Task details> Starting with the line that contains "bench: present [1325,740,1869,1153]", copy out each line through the end of the entries below, exactly as written, and nothing else.

Record extracts>

____

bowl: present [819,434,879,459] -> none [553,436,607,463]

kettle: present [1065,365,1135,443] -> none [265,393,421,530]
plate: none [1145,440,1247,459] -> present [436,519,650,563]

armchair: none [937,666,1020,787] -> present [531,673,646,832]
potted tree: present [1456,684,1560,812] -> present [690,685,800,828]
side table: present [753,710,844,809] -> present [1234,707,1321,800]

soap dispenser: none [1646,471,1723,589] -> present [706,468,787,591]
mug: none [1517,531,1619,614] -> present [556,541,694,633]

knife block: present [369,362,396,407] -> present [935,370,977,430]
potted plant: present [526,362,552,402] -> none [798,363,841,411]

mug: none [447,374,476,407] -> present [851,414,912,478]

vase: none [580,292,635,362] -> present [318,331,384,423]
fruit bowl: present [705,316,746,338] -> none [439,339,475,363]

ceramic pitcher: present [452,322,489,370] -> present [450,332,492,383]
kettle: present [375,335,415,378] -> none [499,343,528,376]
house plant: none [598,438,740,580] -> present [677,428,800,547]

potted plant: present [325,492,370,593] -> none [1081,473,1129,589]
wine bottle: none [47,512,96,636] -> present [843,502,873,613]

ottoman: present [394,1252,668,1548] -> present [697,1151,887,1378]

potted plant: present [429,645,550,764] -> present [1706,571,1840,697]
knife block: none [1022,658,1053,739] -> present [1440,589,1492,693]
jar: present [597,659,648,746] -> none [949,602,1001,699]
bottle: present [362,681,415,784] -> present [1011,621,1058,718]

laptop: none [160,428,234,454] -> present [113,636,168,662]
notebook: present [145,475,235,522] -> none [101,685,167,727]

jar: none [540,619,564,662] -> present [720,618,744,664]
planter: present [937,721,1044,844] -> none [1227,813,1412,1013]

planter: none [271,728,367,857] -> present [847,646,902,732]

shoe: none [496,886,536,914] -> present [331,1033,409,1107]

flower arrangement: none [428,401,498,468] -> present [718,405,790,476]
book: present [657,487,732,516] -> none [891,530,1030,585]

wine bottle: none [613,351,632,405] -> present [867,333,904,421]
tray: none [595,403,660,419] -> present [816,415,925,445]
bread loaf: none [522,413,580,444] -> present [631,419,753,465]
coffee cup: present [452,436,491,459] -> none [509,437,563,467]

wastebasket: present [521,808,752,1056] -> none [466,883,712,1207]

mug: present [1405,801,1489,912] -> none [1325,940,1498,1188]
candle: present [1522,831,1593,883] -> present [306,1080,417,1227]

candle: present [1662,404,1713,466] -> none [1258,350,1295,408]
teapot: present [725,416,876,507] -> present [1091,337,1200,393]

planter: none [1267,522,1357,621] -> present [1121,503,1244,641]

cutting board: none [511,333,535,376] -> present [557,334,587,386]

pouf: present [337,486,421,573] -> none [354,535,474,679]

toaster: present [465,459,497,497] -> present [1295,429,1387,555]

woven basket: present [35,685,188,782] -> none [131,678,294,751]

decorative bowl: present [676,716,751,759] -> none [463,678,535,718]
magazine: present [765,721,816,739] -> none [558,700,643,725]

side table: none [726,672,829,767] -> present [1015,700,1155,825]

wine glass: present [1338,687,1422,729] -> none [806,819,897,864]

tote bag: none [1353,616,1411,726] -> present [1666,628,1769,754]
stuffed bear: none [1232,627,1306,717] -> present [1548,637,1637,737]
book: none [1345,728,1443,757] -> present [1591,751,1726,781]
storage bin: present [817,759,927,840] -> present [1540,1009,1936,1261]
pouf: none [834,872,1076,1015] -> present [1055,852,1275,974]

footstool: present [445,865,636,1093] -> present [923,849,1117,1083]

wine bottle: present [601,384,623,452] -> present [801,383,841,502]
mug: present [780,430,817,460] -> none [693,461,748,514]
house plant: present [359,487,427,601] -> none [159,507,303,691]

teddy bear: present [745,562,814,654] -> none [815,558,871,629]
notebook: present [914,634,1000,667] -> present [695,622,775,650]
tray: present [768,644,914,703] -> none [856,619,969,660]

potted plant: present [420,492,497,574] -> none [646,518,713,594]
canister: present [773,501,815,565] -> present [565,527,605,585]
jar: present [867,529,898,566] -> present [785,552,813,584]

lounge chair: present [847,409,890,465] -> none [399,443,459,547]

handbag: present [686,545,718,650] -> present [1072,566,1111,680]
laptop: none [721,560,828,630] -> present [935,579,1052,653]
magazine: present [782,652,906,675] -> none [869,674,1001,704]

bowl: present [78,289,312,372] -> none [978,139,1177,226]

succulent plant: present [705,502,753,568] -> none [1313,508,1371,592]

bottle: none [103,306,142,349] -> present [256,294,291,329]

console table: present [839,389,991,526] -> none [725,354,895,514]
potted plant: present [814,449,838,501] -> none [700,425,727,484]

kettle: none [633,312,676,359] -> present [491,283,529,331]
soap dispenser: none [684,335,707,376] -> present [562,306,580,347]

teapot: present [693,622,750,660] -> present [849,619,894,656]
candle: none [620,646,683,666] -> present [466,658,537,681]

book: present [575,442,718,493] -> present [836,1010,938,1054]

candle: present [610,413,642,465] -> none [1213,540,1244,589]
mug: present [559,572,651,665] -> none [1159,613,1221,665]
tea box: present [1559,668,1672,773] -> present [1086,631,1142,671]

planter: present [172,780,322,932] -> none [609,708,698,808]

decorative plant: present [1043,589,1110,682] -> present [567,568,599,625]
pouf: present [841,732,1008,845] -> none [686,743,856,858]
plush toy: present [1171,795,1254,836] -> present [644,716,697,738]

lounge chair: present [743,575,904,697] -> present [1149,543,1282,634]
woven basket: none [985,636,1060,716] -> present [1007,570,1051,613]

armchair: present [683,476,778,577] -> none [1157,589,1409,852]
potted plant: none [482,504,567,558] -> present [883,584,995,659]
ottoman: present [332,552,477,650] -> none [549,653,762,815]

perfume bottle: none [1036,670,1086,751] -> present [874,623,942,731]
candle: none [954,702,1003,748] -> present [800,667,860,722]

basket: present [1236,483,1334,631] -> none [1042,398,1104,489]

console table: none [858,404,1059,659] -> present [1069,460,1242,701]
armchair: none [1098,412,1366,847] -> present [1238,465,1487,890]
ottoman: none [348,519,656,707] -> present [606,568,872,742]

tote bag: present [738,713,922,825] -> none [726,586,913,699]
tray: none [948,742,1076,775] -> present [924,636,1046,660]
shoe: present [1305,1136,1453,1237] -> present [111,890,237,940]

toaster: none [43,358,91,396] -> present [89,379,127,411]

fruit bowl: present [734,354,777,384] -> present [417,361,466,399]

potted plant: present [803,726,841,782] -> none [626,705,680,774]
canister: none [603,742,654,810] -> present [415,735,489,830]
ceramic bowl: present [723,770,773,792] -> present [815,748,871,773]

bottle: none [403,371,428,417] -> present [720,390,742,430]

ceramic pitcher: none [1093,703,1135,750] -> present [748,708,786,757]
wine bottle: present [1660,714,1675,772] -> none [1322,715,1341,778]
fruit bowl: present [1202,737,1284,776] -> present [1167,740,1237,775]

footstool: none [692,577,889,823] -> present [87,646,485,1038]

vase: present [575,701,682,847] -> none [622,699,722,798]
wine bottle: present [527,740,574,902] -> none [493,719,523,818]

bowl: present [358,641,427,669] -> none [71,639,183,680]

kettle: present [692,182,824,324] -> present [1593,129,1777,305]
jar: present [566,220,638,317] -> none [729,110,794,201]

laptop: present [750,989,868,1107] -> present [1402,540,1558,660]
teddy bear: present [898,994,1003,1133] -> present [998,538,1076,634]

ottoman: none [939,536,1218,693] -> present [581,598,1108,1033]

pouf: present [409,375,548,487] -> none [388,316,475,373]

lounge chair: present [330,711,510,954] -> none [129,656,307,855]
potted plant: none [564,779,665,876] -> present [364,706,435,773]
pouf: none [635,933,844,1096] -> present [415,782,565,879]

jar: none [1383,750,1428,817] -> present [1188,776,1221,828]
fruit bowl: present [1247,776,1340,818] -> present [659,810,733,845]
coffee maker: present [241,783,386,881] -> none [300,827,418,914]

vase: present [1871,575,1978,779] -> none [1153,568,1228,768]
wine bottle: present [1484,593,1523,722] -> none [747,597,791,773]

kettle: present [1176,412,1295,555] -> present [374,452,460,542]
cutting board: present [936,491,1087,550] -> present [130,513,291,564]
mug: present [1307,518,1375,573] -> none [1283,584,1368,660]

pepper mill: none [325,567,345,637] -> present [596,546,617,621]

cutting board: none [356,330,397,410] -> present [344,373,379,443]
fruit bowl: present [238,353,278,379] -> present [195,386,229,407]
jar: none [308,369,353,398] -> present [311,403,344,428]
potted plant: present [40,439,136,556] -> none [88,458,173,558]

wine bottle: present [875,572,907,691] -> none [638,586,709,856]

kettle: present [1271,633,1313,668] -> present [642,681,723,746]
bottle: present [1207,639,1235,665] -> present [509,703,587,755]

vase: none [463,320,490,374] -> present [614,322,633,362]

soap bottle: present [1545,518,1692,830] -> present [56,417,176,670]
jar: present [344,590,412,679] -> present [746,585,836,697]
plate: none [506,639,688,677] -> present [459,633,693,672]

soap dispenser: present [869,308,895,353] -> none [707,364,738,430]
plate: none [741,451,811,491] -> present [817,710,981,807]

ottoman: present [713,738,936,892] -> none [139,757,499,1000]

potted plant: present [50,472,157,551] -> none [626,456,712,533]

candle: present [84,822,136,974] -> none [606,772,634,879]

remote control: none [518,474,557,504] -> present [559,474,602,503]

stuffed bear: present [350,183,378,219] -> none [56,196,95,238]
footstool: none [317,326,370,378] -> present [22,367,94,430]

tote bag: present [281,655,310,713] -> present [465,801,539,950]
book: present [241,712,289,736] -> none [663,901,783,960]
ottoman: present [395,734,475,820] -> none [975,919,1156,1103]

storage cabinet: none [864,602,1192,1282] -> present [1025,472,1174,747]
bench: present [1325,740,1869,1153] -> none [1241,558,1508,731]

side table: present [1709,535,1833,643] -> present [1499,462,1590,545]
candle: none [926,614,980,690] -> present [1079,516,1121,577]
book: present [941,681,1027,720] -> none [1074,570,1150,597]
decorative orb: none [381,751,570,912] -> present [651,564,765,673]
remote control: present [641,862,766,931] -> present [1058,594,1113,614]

____

Exercise answer>
bench: present [1325,740,1869,1153] -> none [1241,558,1508,731]

side table: present [1709,535,1833,643] -> present [1499,462,1590,545]
candle: none [926,614,980,690] -> present [1079,516,1121,577]
book: present [941,681,1027,720] -> none [1074,570,1150,597]
decorative orb: none [381,751,570,912] -> present [651,564,765,673]
remote control: present [641,862,766,931] -> present [1058,594,1113,614]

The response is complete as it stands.